** Input records **
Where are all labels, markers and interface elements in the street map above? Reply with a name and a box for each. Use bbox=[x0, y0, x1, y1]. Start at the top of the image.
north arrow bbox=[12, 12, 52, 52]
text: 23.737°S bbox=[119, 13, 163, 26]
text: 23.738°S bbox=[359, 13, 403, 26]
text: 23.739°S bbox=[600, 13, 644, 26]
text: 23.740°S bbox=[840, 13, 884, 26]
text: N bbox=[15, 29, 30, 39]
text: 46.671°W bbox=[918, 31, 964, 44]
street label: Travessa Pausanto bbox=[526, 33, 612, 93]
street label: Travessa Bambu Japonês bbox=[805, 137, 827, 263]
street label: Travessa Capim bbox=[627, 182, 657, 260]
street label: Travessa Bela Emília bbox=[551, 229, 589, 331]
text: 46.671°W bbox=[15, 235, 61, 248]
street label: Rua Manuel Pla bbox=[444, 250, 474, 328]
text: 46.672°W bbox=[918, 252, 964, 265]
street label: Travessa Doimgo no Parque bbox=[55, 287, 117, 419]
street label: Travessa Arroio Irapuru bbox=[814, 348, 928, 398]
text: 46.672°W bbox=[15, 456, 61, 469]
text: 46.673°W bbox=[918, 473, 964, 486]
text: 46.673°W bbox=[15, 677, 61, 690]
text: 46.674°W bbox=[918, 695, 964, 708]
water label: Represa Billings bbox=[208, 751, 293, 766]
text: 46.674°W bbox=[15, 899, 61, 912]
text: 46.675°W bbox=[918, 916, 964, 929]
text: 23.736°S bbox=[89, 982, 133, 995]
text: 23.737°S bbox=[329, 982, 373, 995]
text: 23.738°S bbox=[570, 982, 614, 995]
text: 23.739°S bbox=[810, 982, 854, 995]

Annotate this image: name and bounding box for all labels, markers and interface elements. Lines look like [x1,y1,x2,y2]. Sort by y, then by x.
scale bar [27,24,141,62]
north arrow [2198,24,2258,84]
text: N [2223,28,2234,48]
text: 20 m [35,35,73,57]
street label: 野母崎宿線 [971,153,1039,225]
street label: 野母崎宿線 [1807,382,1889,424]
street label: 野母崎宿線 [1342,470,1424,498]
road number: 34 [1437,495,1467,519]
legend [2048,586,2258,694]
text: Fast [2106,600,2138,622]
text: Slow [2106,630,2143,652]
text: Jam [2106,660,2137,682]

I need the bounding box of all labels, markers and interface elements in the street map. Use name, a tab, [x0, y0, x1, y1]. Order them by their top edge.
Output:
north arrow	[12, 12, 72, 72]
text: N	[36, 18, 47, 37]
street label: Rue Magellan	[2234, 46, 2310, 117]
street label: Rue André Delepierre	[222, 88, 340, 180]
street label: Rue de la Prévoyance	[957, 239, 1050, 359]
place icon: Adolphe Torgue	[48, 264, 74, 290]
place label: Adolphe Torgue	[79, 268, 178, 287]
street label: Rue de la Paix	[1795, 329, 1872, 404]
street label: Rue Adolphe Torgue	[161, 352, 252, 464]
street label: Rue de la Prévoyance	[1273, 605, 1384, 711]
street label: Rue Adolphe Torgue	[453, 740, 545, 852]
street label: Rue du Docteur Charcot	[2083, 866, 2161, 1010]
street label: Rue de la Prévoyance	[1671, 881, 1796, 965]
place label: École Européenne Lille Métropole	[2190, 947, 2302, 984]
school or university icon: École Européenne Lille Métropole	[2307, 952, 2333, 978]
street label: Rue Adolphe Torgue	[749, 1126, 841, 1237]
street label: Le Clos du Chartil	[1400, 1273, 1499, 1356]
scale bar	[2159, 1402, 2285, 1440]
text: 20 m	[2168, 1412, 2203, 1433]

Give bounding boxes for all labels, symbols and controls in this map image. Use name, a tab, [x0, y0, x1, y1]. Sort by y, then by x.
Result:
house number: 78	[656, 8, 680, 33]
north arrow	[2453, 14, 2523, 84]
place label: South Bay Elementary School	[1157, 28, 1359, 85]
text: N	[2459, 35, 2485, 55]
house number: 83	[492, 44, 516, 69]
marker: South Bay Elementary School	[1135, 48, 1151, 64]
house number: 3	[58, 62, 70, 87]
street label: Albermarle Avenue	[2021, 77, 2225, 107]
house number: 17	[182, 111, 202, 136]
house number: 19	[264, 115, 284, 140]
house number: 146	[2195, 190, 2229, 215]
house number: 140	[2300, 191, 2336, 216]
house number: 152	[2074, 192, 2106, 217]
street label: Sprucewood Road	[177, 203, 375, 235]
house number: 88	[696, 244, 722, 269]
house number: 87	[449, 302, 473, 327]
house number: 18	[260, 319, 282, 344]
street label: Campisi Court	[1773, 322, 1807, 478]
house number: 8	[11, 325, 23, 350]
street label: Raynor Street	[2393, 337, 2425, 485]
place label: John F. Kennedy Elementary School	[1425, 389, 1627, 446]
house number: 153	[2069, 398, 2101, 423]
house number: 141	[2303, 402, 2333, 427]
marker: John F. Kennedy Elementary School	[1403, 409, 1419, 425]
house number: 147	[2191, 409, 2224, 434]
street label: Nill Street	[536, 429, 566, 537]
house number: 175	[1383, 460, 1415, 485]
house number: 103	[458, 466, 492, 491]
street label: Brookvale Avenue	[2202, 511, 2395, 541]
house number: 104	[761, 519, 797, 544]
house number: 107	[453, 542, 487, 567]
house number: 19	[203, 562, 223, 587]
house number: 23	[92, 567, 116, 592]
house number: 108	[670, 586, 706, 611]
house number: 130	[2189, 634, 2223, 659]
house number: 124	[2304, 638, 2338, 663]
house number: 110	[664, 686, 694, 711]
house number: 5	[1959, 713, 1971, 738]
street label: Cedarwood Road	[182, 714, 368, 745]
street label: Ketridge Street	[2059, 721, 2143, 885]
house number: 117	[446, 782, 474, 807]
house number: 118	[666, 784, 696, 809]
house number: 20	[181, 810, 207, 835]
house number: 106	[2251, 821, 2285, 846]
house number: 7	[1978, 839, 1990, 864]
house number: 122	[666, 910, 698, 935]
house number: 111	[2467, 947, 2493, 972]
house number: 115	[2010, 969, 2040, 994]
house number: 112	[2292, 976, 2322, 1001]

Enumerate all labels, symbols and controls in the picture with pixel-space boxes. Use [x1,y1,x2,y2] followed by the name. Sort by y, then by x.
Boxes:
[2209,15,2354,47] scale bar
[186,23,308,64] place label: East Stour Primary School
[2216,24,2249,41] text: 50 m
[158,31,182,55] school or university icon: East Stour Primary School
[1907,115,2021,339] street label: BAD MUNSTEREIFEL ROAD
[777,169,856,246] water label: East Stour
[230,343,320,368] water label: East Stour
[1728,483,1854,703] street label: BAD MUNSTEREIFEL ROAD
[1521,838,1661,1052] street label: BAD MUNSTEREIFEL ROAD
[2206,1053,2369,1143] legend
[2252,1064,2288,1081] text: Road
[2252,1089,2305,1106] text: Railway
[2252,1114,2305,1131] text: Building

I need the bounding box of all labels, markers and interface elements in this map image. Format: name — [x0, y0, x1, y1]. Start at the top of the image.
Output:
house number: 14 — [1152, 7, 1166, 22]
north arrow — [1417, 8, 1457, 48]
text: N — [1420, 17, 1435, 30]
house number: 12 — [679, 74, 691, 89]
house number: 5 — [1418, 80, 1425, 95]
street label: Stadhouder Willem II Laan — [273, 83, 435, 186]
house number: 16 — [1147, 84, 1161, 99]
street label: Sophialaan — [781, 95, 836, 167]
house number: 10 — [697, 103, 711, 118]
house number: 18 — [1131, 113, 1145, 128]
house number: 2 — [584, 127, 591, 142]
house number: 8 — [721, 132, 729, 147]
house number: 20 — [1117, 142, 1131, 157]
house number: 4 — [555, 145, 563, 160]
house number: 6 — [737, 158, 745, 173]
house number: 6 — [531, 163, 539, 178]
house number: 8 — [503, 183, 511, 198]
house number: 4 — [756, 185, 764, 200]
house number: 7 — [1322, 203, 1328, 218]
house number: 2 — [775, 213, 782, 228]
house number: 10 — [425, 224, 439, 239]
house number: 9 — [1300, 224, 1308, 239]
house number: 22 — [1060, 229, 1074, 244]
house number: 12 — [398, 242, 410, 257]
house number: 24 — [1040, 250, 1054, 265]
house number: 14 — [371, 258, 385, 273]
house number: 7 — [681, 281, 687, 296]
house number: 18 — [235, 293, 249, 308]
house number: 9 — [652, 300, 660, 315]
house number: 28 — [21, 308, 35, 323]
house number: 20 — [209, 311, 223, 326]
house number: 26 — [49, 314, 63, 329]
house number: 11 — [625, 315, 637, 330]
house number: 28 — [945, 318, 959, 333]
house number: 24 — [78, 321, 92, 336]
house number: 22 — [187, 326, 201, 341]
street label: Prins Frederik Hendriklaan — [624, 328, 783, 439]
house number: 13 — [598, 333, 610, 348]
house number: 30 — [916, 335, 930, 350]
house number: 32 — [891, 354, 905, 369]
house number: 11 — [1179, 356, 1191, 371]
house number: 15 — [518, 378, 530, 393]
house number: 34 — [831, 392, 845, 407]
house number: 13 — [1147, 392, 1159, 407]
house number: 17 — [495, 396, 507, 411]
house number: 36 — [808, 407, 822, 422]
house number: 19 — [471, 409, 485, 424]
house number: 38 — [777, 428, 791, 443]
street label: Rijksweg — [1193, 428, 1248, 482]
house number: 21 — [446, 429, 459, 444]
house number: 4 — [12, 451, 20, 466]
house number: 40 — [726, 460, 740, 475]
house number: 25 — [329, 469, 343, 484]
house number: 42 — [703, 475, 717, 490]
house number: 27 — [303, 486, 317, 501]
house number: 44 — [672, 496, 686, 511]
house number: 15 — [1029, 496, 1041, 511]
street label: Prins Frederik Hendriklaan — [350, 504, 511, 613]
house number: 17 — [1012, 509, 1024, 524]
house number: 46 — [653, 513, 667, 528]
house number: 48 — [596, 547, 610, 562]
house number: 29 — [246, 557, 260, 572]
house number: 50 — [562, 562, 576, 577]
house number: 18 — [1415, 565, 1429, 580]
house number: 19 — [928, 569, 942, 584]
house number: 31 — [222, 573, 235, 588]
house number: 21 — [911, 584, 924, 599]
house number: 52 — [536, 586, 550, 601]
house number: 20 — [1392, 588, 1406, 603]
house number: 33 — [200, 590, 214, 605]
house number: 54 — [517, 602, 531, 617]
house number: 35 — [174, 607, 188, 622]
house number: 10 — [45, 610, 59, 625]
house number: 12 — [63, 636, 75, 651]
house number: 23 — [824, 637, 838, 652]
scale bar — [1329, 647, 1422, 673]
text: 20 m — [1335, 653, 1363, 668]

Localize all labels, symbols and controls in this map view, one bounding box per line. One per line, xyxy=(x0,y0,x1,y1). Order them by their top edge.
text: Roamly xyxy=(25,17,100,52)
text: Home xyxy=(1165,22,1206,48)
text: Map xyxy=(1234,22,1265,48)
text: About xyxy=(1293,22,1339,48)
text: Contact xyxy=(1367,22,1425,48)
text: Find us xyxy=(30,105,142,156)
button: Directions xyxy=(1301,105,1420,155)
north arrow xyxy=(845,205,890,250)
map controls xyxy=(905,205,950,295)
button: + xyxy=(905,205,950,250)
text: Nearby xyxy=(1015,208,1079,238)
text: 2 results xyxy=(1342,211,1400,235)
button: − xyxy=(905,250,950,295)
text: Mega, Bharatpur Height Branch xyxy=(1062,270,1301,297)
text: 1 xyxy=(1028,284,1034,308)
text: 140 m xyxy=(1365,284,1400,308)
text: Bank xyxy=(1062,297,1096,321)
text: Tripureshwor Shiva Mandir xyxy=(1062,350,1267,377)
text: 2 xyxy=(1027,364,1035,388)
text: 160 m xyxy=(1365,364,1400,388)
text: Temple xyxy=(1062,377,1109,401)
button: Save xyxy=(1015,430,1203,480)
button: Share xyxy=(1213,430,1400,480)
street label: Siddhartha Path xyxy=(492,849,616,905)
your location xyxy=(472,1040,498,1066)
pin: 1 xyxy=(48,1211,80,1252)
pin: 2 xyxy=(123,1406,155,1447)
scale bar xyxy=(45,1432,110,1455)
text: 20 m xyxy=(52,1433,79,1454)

** How to complete this task **
What is needed is a single number: how many lines of the data contain the word "Hendriklaan".

** Problem solution **
2